5. Develop a structured way of collecting interviewer feedback quickly after each interview; and make sure the feedback is structured around the key capabilities that are being tested (not just “What did you think about Kevin?”)
Insist that the team doesn’t discuss the candidate until each interviewer has had a chance to put their feedback in writing (why? Remember mental contamination? Whether we like it or not, our thoughts get biased about what the group thinks).
Make it crystal clear who the decision-maker in the process is. If you are just looking for input about a candidate, but the person giving the input doesn’t have the power to nix a candidate, make sure that is known. Or, on the flip side, if anyone has the right to voice “no” for a candidate and that eliminates the candidate from the running, make that known.
There’s much more you can do to continue to improve your interview process (what about guiding principles about how you hire?), but this post is already well-past my length limit, so I’ll leave it at that. But, because I care so much about a structured interview process, here’s a template of an interview process that I’d encourage you to build off of!
I think one of the most frustrating parts of my rejection from the substitute-yoga-teaching-at-rock-climbing gym job was the feeling that I wasn’t worthy or important enough to be acknowledged (but it did lead me to this awesome rejection playlist). A simple email response to my multiple emails that said “Hey, we are still deciding and need more time.” would have been far superior to rude radio silence.

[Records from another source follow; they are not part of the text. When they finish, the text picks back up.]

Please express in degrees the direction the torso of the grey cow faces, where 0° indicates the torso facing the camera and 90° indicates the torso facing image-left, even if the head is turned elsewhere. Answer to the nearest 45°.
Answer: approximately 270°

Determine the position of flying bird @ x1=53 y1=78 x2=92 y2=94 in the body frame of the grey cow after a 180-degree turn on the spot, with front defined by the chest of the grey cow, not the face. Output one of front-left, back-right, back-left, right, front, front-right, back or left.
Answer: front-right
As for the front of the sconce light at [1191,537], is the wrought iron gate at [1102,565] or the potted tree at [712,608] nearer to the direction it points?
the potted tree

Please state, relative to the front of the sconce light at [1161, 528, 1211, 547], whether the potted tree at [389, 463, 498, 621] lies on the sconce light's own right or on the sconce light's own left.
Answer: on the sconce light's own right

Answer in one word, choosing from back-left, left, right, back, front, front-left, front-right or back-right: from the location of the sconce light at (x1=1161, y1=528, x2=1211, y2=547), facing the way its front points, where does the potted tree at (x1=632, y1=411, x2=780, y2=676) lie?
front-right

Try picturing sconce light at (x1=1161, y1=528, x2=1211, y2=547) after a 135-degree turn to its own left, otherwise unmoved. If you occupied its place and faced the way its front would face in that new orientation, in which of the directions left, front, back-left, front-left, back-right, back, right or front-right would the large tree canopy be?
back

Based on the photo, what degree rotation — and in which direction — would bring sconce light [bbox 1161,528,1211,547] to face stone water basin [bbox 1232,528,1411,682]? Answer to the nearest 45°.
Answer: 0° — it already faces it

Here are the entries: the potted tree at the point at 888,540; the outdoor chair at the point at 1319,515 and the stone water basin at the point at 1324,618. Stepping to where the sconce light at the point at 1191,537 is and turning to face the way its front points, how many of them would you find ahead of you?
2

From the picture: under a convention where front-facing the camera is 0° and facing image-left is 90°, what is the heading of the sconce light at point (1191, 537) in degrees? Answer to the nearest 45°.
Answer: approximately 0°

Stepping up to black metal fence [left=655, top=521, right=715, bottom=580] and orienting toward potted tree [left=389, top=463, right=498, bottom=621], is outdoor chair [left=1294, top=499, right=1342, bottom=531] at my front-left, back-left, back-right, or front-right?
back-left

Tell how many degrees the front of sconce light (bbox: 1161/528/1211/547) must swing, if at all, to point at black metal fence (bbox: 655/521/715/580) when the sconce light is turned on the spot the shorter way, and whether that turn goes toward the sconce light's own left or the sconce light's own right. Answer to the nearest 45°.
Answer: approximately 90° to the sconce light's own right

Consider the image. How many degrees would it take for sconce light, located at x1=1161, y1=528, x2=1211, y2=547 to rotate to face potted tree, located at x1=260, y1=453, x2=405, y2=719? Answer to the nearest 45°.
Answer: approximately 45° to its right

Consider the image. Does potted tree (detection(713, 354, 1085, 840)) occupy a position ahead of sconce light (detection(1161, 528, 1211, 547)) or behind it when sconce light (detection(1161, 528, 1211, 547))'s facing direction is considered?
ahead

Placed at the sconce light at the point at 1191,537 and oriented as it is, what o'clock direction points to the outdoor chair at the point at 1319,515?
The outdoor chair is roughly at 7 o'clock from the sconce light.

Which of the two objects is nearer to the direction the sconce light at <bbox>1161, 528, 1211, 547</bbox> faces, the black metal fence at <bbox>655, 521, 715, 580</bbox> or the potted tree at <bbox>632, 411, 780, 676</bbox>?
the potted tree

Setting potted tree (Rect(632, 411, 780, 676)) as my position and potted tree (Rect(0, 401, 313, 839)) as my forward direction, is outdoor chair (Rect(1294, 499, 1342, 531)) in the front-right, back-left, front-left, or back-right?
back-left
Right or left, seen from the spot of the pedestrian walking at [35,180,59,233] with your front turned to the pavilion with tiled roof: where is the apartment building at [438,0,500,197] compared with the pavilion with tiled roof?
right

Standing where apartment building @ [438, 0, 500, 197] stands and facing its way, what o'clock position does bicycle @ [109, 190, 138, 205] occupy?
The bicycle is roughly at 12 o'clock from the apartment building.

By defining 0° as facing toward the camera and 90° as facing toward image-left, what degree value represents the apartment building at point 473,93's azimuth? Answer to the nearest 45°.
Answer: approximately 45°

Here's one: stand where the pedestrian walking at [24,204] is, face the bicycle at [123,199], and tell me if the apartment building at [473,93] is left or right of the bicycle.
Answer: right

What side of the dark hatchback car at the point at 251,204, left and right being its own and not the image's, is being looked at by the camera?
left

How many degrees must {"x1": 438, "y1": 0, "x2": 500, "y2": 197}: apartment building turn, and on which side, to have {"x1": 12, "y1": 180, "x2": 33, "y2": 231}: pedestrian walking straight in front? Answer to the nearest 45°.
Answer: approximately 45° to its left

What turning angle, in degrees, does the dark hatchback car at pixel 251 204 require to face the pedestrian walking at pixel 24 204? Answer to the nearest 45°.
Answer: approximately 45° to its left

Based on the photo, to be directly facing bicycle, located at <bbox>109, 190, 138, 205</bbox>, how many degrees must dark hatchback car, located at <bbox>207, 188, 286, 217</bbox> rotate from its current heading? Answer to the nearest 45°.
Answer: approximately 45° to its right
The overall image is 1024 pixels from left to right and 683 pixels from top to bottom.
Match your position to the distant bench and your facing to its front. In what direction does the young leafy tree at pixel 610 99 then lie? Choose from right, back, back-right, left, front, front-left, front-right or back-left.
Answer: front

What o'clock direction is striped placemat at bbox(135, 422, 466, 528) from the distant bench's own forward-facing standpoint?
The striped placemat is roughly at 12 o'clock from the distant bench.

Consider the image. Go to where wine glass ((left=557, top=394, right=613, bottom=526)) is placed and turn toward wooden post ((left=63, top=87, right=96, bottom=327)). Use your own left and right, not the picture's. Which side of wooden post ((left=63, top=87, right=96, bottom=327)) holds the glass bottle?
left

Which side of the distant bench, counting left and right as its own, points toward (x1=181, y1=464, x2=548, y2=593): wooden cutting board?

We are never going to be able to say yes to every candidate, just like we are never going to get a ‘yes’ for every job we interview for. But, if there is one thing you take from this post, it’s a reminder that a little empathy goes a long way when you’re the one doing the interviewing.
TL;DR
It stinks when you get rejected from a job; but it builds empathy for when you may have to reject candidates as a manager
The best way to make sure candidates have a great experience and you get great outcomes is to have a clearly structured interview process
Also, having a clear process reduces biases and makes your life easier
So put all of the steps of your process in writing, determine decision-makers, be clear about what you want in a candidate, and create interview guides and assessments that actually test that!